The Fall River-based Pocasset Wampanoag Tribe is disputing the Mashpee Wampanoag Tribe’s claims to historical roots in Taunton, and said Mashpees shouldn’t have exclusive rights to a tribal casino license for a gaming facility it hopes to build in the Silver City.
Instead, Pocasset Tribal Chairman George Spring Buffalo said that all Native Americans in the state — those who are affiliated with a federally recognized tribe and those who are not — should come together in pursuit of a casino in southeastern Massachusetts under the ownership of a collective tribal nation.
“It’s not (the Mashpee Wampanoag’s) territory,” Buffalo said.

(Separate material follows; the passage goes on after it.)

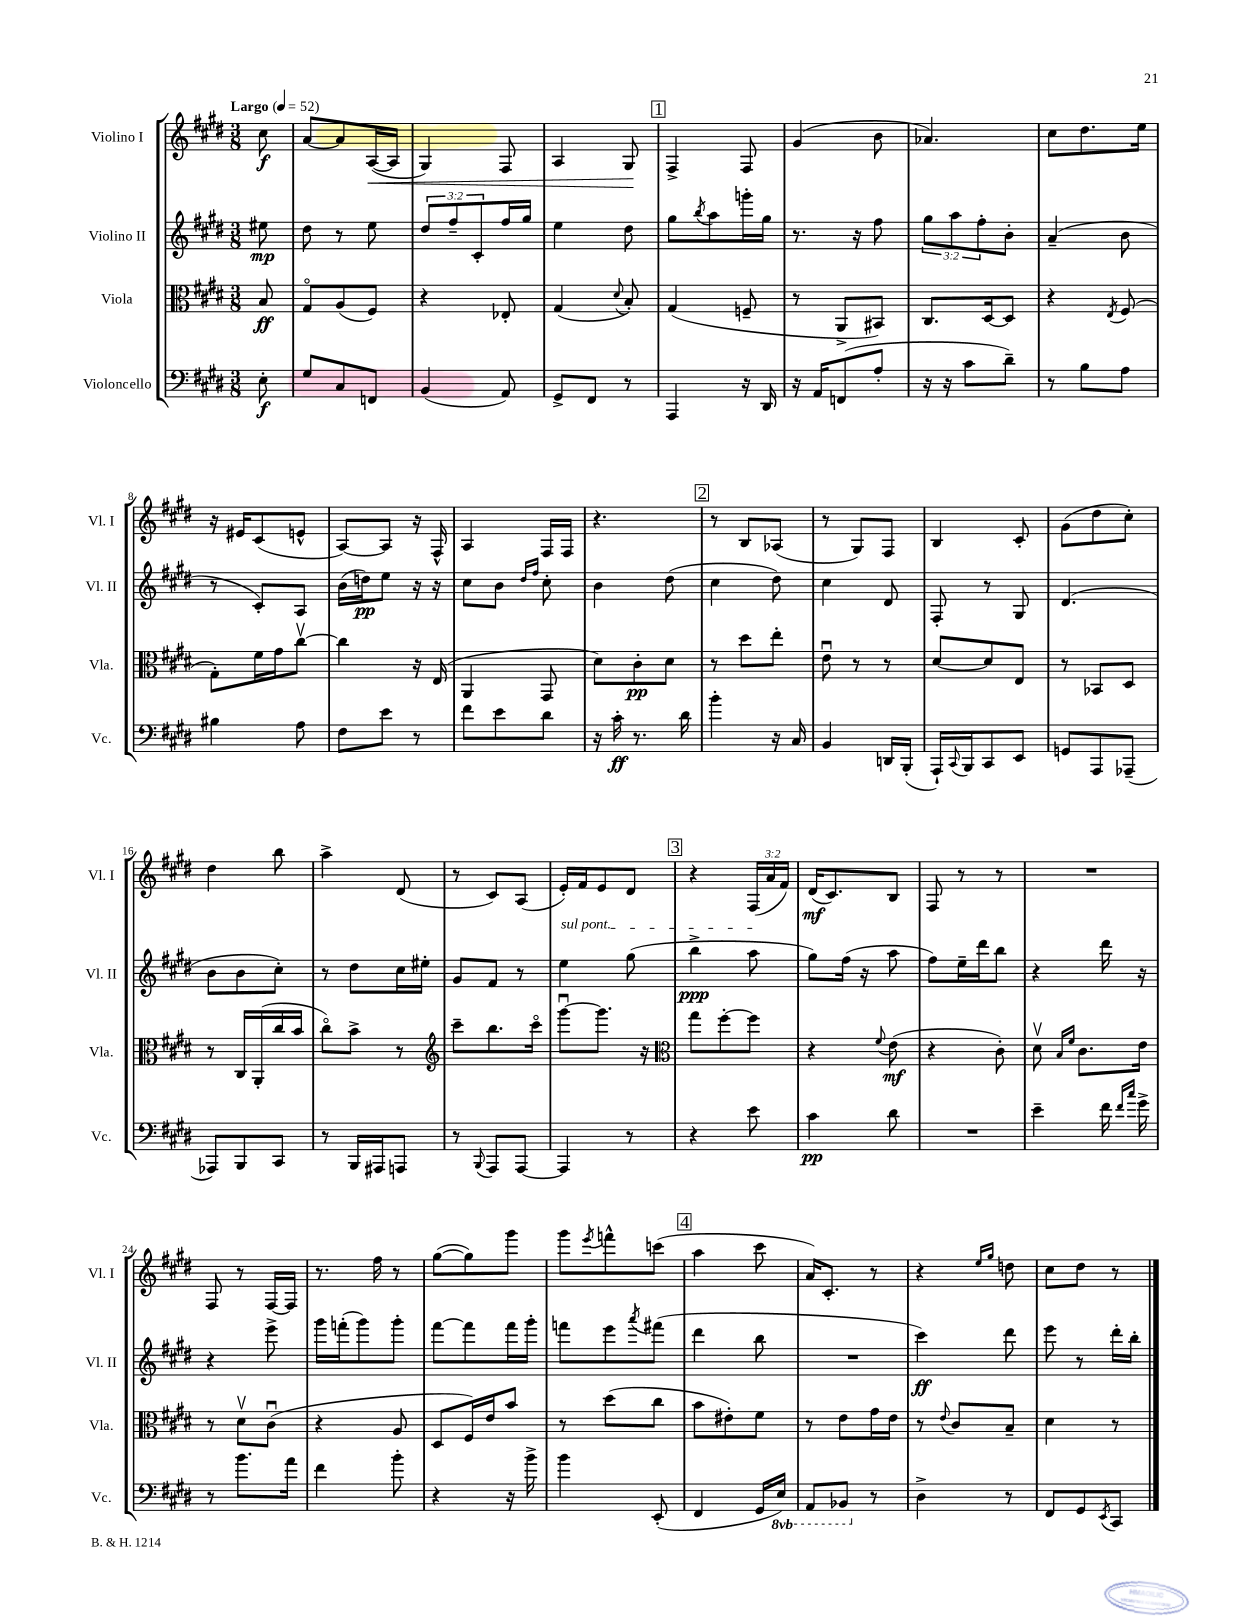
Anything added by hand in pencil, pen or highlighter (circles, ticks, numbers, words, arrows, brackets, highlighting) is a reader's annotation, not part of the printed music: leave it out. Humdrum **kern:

“It’s our territory. We don’t particularly like people coming into our territory and making money off of it. ... We are looking, like we’ve always been saying, we’re looking for a nation’s casino in Massachusetts. Not one tribe. Not the state trying to pit all the tribes against each other for a license.”
The Massachusetts gaming legislation signed into law last year provides three casino licenses, and gives a federally recognized Native American tribe the first shot at applying for one in the southeastern Massachusetts region. In addition to the Mashpees, the Aquinnah Wampanoag are also pursuing the tribal license for a location on sovereign land on Martha’s Vineyard, or in Freetown, Lakeville or Fall River.
Mashpee Wampanoag Tribal Chairman Cedric Cromwell disputed the claim that his tribe doesn’t have roots in Taunton.
“The Mashpee Wampanoag Tribe’s historical connection to Taunton, as well as all of southeastern Massachusetts, is well-documented,” Cromwell said. “We are in compliance with all eligibility requirements of the applicable state and federal laws regarding gaming, and we are working hard to bring jobs, revenue and economic opportunity to Taunton, southeastern Massachusetts and our tribe with our destination resort casino.”
Pocasset and Mashpee history Buffalo said that the Pocasset tribe — which has held reservation lands in Fall River since colonial times but is not federally recognized, although it has an application in — has true claim to origins in southeastern Massachusetts, while the Mashpees were a “conglomeration” of Native Americans that came together to Cape Cod from all over after King Philip’s War from areas that may have included Taunton, among many other places like Fall River and Maine.
“They never had political or social connection to the Taunton area except for some members (who) came from there,” Buffalo said. “The Cromwell administration doesn’t have a clue.”
Lesley Rich, an attorney for the Pocasset, said the Mashpee Wampanoag’s logic can be compared to a statement that “the Irish came to the U.S. from Ireland, therefore the U.S. now owns Ireland.”
When asked about the Aquinnahs, Buffalo said they gave up their sovereignty in a deal that led to federal recognition in the 1980s. The Aquinnah Tribe declined to comment on the Pocasset’s claims, but have previously said they did not give up their sovereignty.
While he didn’t feel that the Aquinnahs would qualify under the law, Buffalo criticized the Massachusetts gaming legislation. Specifically, Buffalo said the law only allows a casino for a federally recognized tribe, and that the Massachusetts Gaming Commission is composed of all white men — and no Native Americans or minorities.
“Just because you are a federally recognized tribe doesn’t give you a special wand giving you the ability to do things right,” Buffalo said. “We get along good with the Mashpee, and they are friends ... but we need to come together for a common cause.”
By the law In order for the Mashpee Tribe to build a casino in Taunton, the law requires that the federal Bureau of Indian Affairs first take land into trust on behalf of the tribe, converting the land into sovereign Indian territory. But the tribe is required to show the BIA that it has historical connections to the land to receive approval.
In March, former U.S. Rep. Richard Pombo, a California Republican, wrote Gov. Deval Patrick informing him that a land trust dispute like the one the Pocasset are making would likely create a legal roadblock for a tribe to get approval from the BIA. Pombo, who oversaw tribal issues as the chair of the U.S. House Committee on Natural Resources, recommended the idea of a consortium of Massachusetts tribes jointly operating a casino in the state.
The Mashpee and the Aquinnah, however, appeared to be opposed to the consortium idea. On the other hand, Buffalo said the two tribes make up less than 25 percent of the Native Americans in the state.
“The Mashpee and the Aquinnah are a minority of Native Americans in the commonwealth,” Buffalo said.